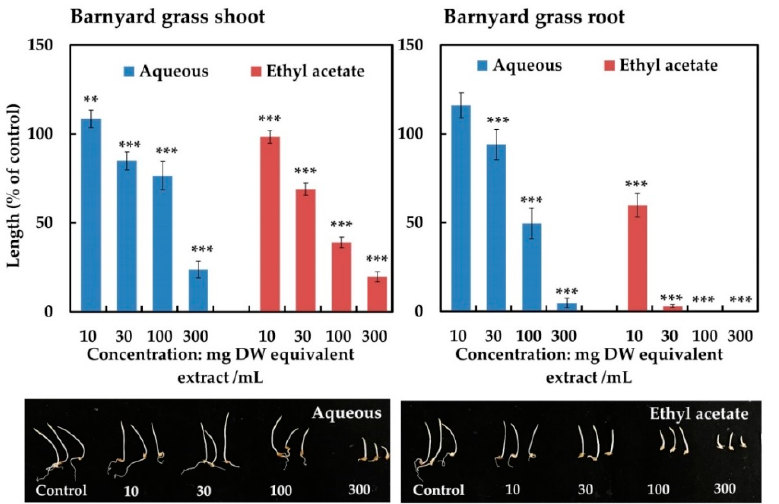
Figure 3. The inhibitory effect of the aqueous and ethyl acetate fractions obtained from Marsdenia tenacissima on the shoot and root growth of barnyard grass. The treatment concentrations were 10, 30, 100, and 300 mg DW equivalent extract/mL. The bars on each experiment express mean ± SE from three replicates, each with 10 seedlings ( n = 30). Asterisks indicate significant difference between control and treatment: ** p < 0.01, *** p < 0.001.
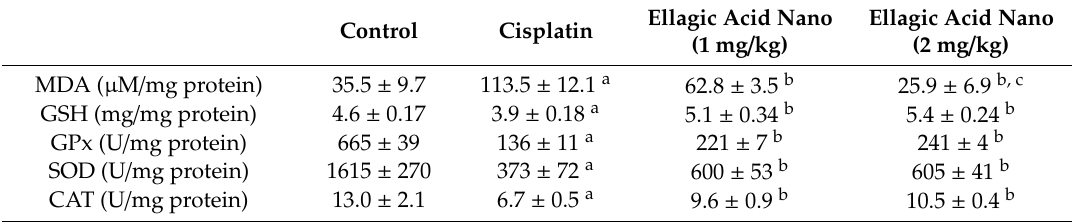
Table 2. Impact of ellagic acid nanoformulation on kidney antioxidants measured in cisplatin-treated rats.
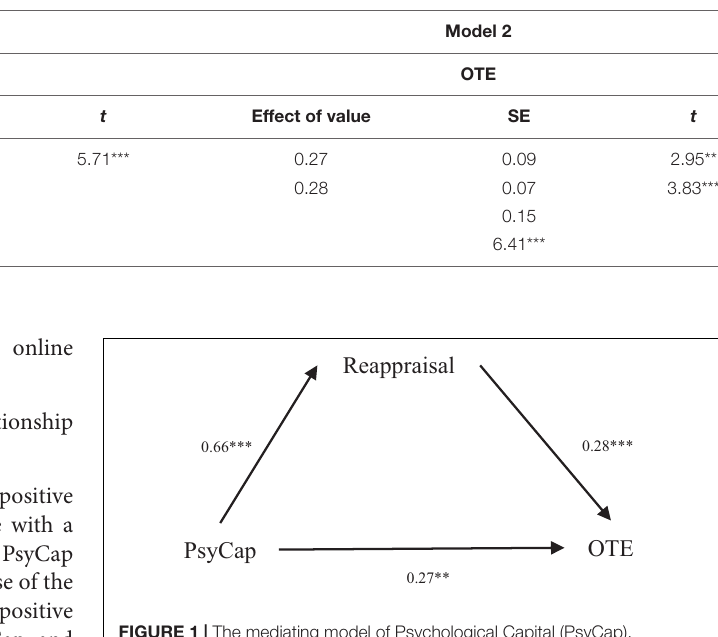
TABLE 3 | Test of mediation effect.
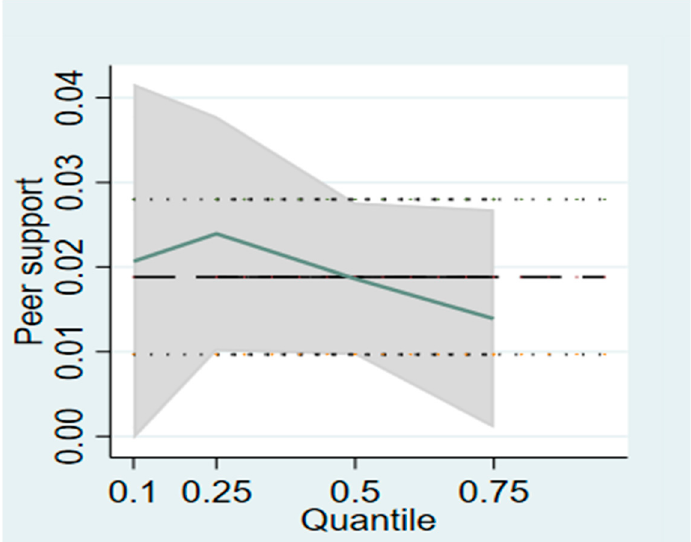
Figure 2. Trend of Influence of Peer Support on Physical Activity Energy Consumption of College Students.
--
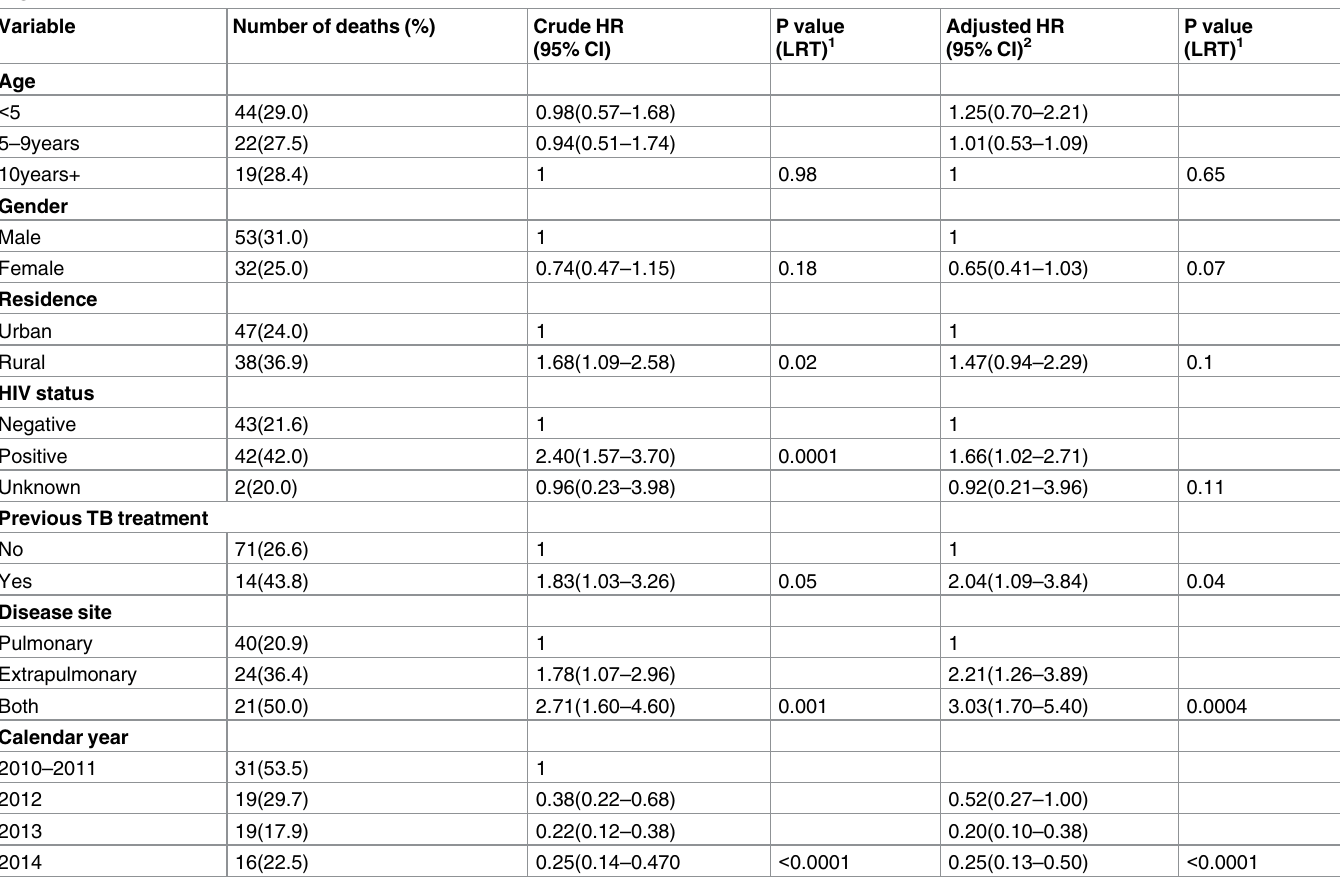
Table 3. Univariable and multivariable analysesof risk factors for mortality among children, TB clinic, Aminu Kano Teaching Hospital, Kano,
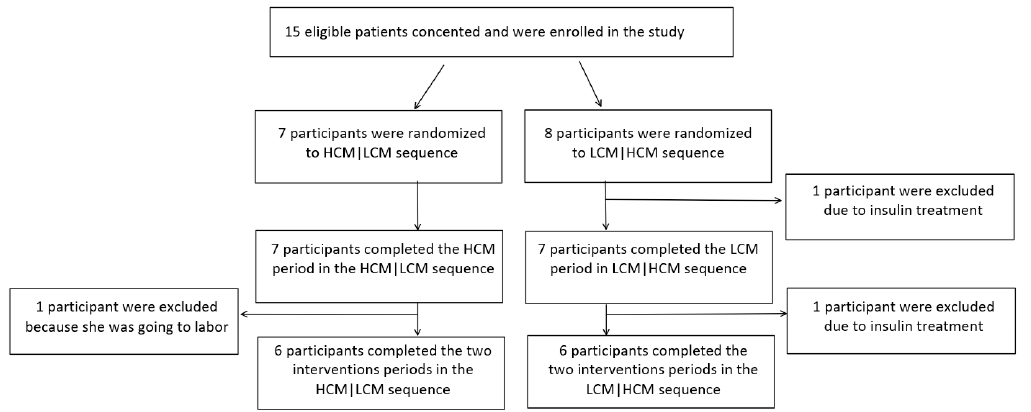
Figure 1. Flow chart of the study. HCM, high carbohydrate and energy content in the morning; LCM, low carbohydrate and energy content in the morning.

Task goal. Your reply should hold nothing but the lines above, from the one containing "Figure 3. The" to the one containing "Figure 2. Trend", reproduced exactly minus the pictures.

Final answer.
Figure 3. The inhibitory effect of the aqueous and ethyl acetate fractions obtained from Marsdenia tenacissima on the shoot and root growth of barnyard grass. The treatment concentrations were 10, 30, 100, and 300 mg DW equivalent extract/mL. The bars on each experiment express mean ± SE from three replicates, each with 10 seedlings ( n = 30). Asterisks indicate significant difference between control and treatment: ** p < 0.01, *** p < 0.001.
Table 2. Impact of ellagic acid nanoformulation on kidney antioxidants measured in cisplatin-treated rats.
TABLE 3 | Test of mediation effect.
Figure 2. Trend of Influence of Peer Support on Physical Activity Energy Consumption of College Students.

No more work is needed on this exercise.